Polligator commented 1 year ago

It's been a while since I was trying this, my recollection was that I could run through all the steps without any issues after making those changes, but the repository might have changed since then. Good luck

jmvera255 commented 1 year ago

@ShaoZhiting24 I modified dbIndexCol several times inScenicOptions.R You can view the changes in the following commits: https://github.com/jmvera255/SCENIC/commit/999b779d6fcb90da8a4fa7af8415d1ab5c15e4c2 https://github.com/jmvera255/SCENIC/commit/58b61932f90c81c33fecce2ad25c72c5af3de785

and then when I run initializeScenic I set dbIndexCol = "motifs"

Polligator commented 1 year ago

For anyone who really wants to use the new database, it's probably a better investment of your time to run the latest pySCENIC, instead of trying to hack this in R. If the details given here do not enable you to solve the issue, you probably don't have a thorough understanding of how this operates, and it's unlikely that you require the updated database.

KOBE24DUNK commented 1 year ago

@joyduck I too identified dbIndexCol and rnktype as issues preventing use of the mm10 rankings and modified accordingly to set to motifs. I also modified motifAnnotName to incorporate "v9" for mc9nr rankings files in runSCENIC_2_createRegulons.R.

I can now run initializeScenic without issue using new mm10 rankings. I have no idea if additional issues will be encountered as I work through the next steps.

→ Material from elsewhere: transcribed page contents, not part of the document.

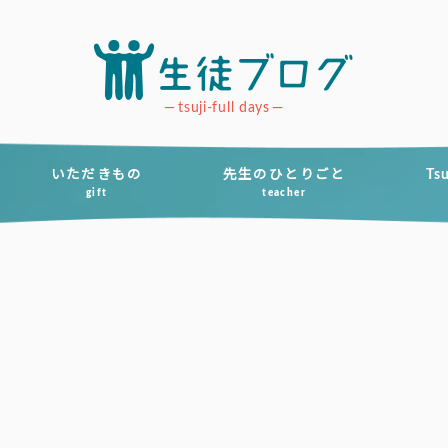
tsuji-full days
いただきもの
先生のひとりごと
Ts
gift
teacher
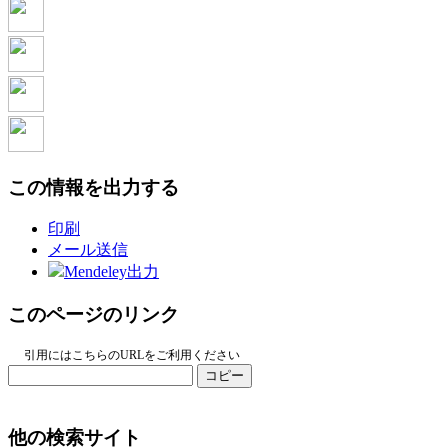
この情報を出力する
印刷
メール送信
Mendeley出力
このページのリンク
引用にはこちらのURLをご利用ください
コピー
他の検索サイト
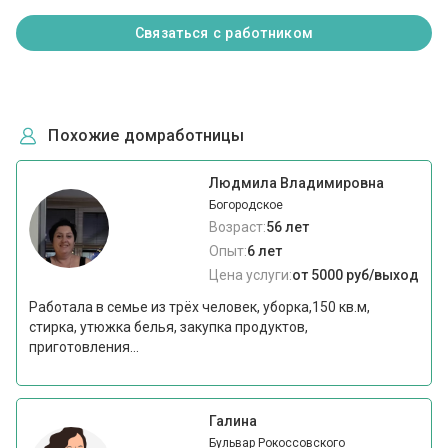
Связаться с работником
Похожие домработницы
Людмила Владимировна
Богородское
Возраст:
56 лет
Опыт:
6 лет
Цена услуги:
от 5000 руб/выход
Работала в семье из трёх человек, уборка,150 кв.м,
стирка, утюжка белья, закупка продуктов,
приготовления...
Галина
Бульвар Рокоссовского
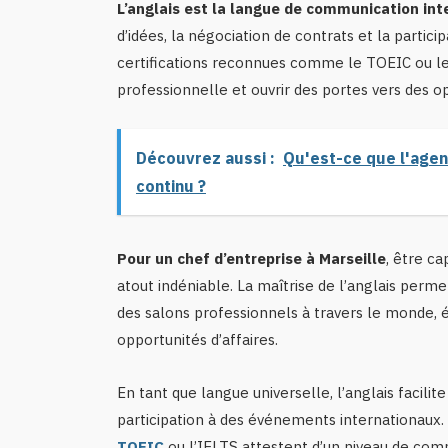
L’anglais est la langue de communication int
d’idées, la négociation de contrats et la partic
certifications reconnues comme le TOEIC ou le 
professionnelle et ouvrir des portes vers des o
Découvrez aussi :
Qu'est-ce que l'age
continu ?
Pour un chef d’entreprise à Marseille
, être c
atout indéniable. La maîtrise de l’anglais perm
des salons professionnels à travers le monde, é
opportunités d’affaires.
En tant que langue universelle, l’anglais facilit
participation à des événements internationaux
TOEIC
ou l’IELTS attestent d’un niveau de co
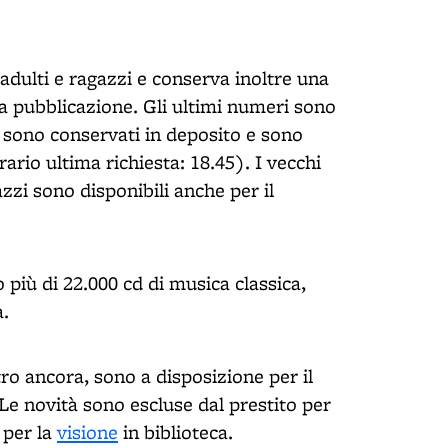
 adulti e ragazzi e conserva inoltre una
la pubblicazione. Gli ultimi numeri sono
ti sono conservati in deposito e sono
ario ultima richiesta: 18.45). I vecchi
zzi sono disponibili anche per il
o più di 22.000 cd di musica classica,
a.
tro ancora, sono a disposizione per il
 Le novità sono escluse dal prestito per
 per la
visione
in biblioteca.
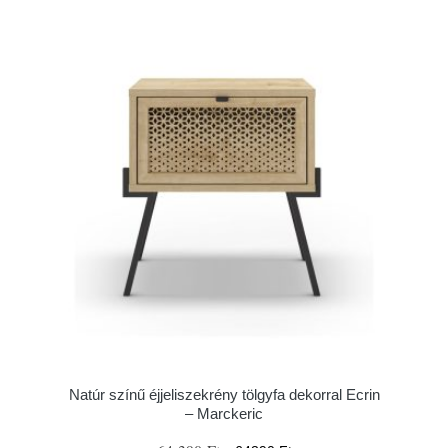
Natúr színű éjjeliszekrény tölgyfa dekorral Ecrin
– Marckeric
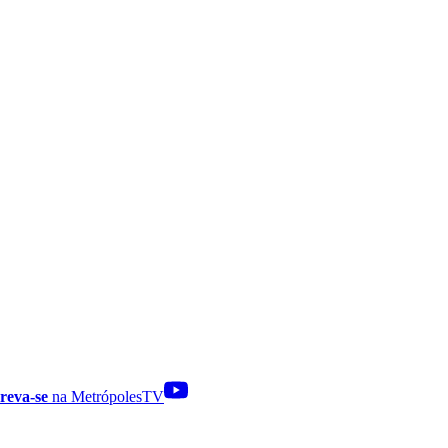
reva-se
na MetrópolesTV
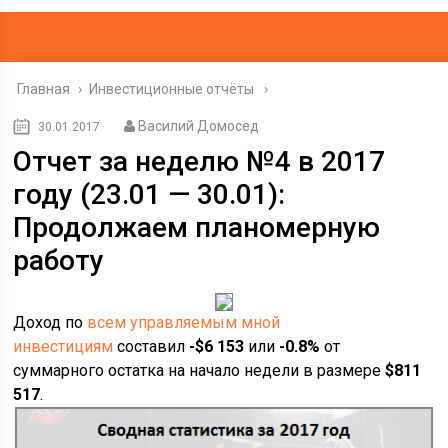
Главная
›
Инвестиционные отчёты
Василий Домосед
30.01.2017
Отчет за неделю №4 в 2017
году (23.01 — 30.01):
Продолжаем планомерную
работу
Доход по
всем управляемым мной
инвестициям
составил
-$6 153
или
-0.8%
от
суммарного остатка на начало недели в размере
$811
517
.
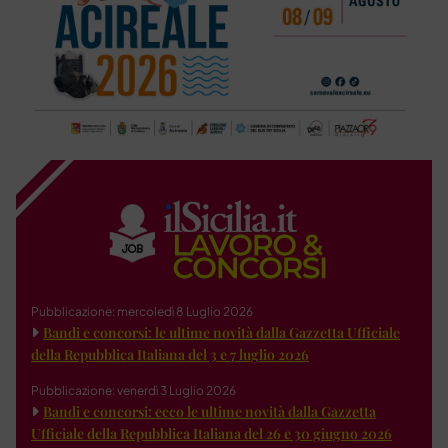
Pubblicazione: mercoledì 8 Luglio 2026
Bandi e concorsi: le ultime novità dalla Gazzetta Ufficiale
della Repubblica Italiana del 3 e 7 luglio 2026
Pubblicazione: venerdì 3 Luglio 2026
Bandi e concorsi: ecco le ultime novità dalla Gazzetta
Ufficiale della Repubblica Italiana del 26 e 30 giugno 2026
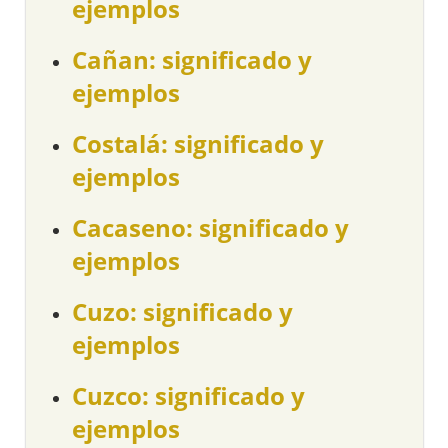
ejemplos
Cañan: significado y
ejemplos
Costalá: significado y
ejemplos
Cacaseno: significado y
ejemplos
Cuzo: significado y
ejemplos
Cuzco: significado y
ejemplos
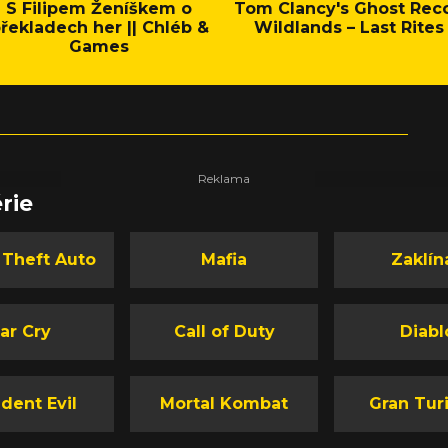
S Filipem Ženíškem o
Tom Clancy's Ghost Rec
řekladech her || Chléb &
Wildlands – Last Rites
Games
rie
 Theft Auto
Mafia
Zaklín
ar Cry
Call of Duty
Diabl
dent Evil
Mortal Kombat
Gran Tur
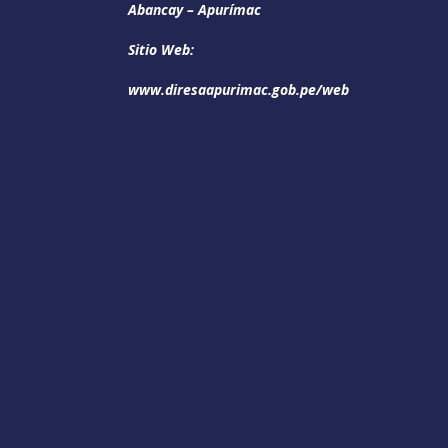
Abancay – Apurímac
Sitio Web:
www.diresaapurimac.gob.pe/web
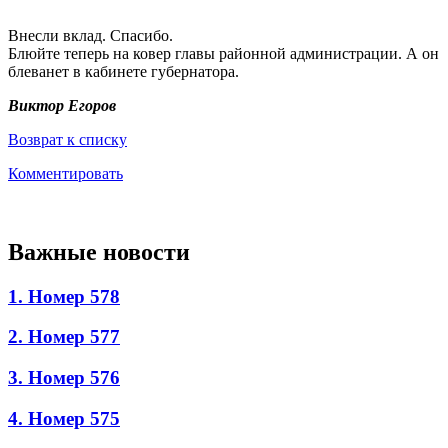
Внесли вклад. Спасибо.
Блюйте теперь на ковер главы районной администрации. А он
блеванет в кабинете губернатора.
Виктор Егоров
Возврат к списку
Комментировать
Важные новости
1. Номер 578
2. Номер 577
3. Номер 576
4. Номер 575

These changes are available in my forked SCENIC repo use_mm10 branch: https://github.com/jmvera255/SCENIC/tree/use_mm10

Thanks and sorry for repeatedly asking. My questions are solved now. If anyone else also encountered with empty regulons (after correctly following the details here), please just see: https://github.com/aertslab/pySCENIC/issues/177#issuecomment-698684416.

WietechaLab commented 9 months ago

I am about to find hg19-tss-centered-10kb-7species.mc9nr.feather from above old dir, but there is no exist. how can i get this?

I also want to download the "hg19-tss-centered-10kb-7species.mc9nr.feather" file. Do you solve the problem?

Weirdly, this file is lost from old dir. Please click here to download hg19-tss-centered-10kb-7species.mc9nr.feather: Enter code:6666

I received "Install the latest version of network disk client", and nothing things are occurred after click the button. Well ... is this the best way to get a file? That link may just only for China.

You can now access the latest database resources. And modify the feather as follows. `db <- importRankings("./hg19-tss-centered-10kb-10species.mc9nr.genes_vs_motifs.rankings.feather", indexCol = "motifs") names(db@rankings)[1] <- "features" db@org <- "hgnc" db@genome <- "hg19" arrow::write_feather(db@rankings, "./hg19-tss-centered-10kb-10species.mc9nr.genes_vs_motifs.rankings.feather")

db <- importRankings("./hg19-500bp-upstream-10species.mc9nr.genes_vs_motifs.rankings.feather", indexCol = "motifs") names(db@rankings)[1] <- "features" db@org <- "hgnc" db@genome <- "hg19" arrow::write_feather(db@rankings, "./hg19-500bp-upstream-10species.mc9nr.genes_vs_motifs.rankings.feather")`

And then you can run the next step to keep genes. scenicOptions <- initializeScenic(org="hgnc", dbDir="./", dbs=db.hgnc, nCores=2) exprMat <- as.matrix(dta_harmony@assays$RNA@counts) genesKept <- geneFiltering(exprMat, scenicOptions, minCountsPerGene = 3 * 0.01 * ncol(exprMat), minSamples = ncol(exprMat) * 0.01) exprMat_filtered <- exprMat[genesKept, ] #Gene list saved in int/1.1_genesKept.Rds

However, when you use pyscenic, the original feather should be used.

Thank you! This solved my issue for loading SCENIC in R.